- Data below
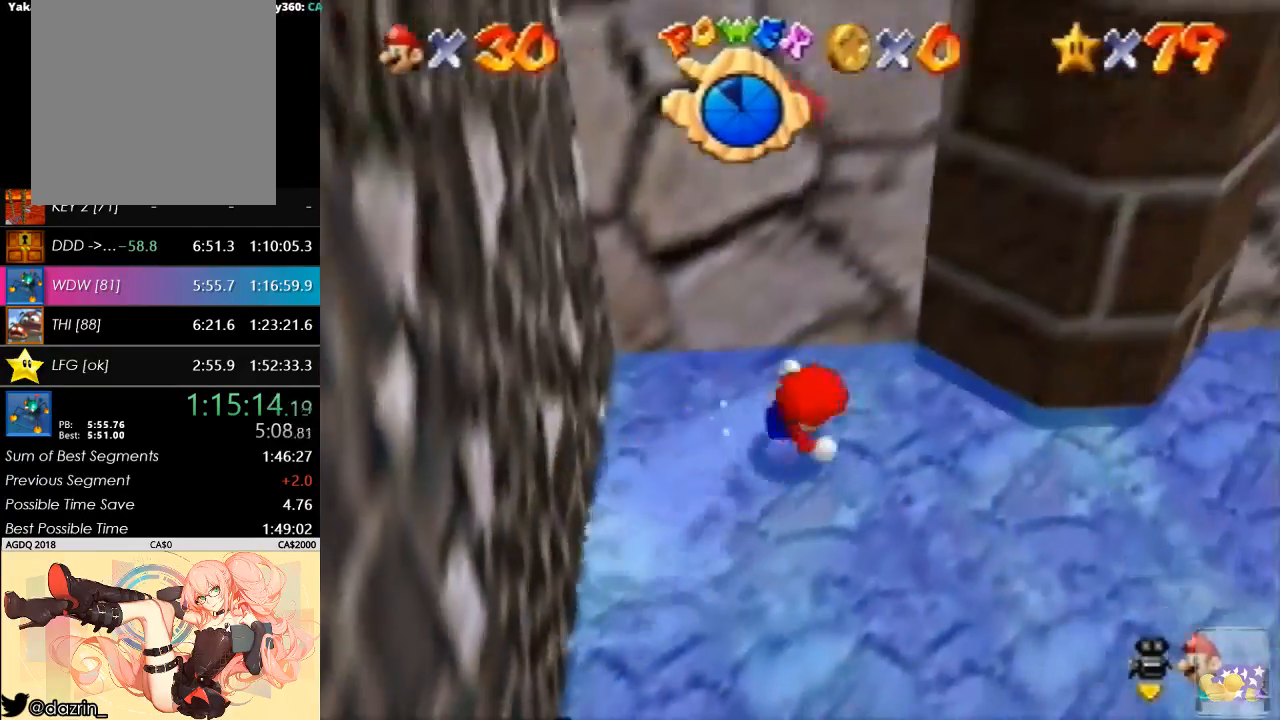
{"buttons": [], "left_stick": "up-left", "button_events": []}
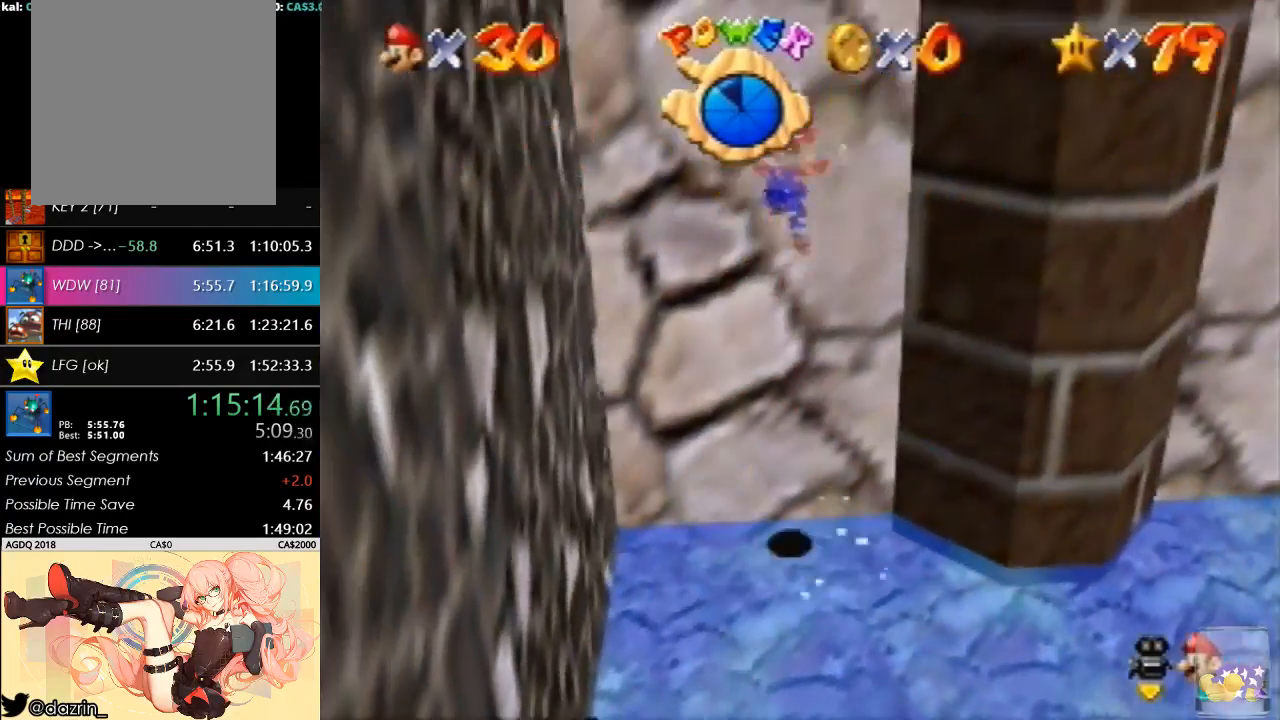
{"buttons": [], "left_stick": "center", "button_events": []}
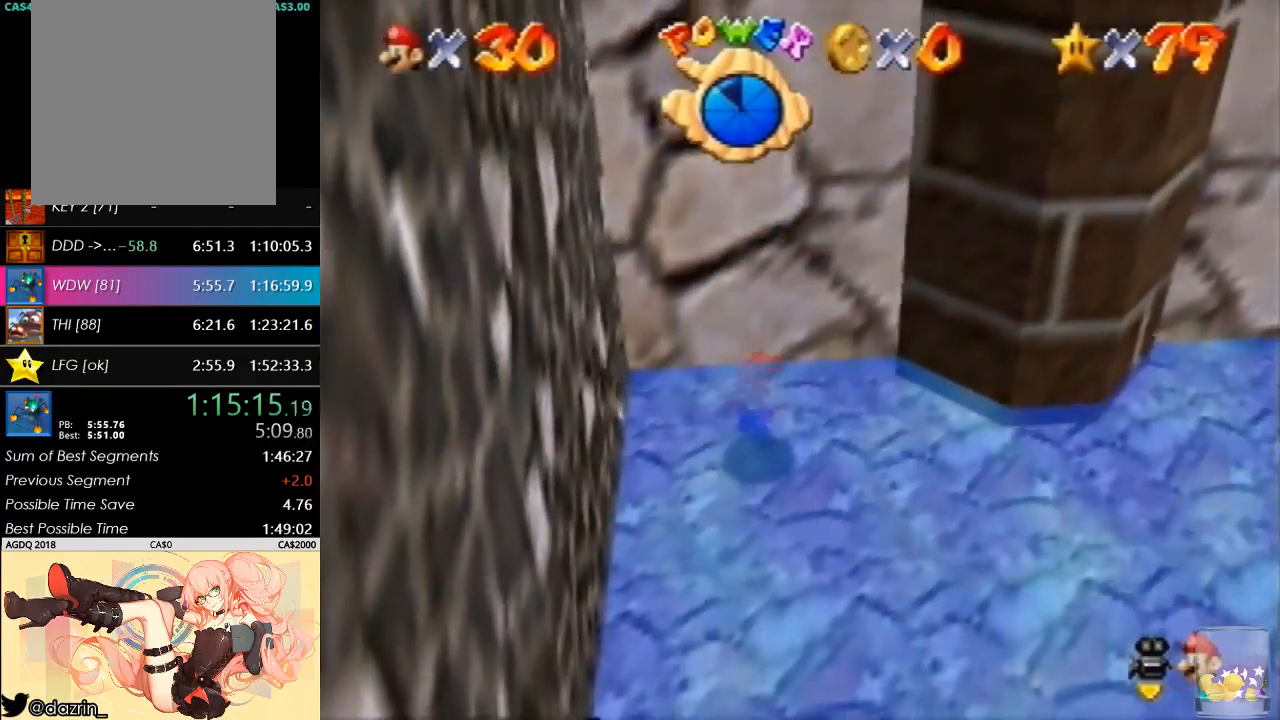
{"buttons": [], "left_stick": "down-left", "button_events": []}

- Task description
The pictures are to be omitted, and the rest of the listing is to be transcribed exactly.

- Response to the task
{"buttons": [], "left_stick": "up-left", "button_events": []}
{"buttons": [], "left_stick": "center", "button_events": []}
{"buttons": [], "left_stick": "down-left", "button_events": []}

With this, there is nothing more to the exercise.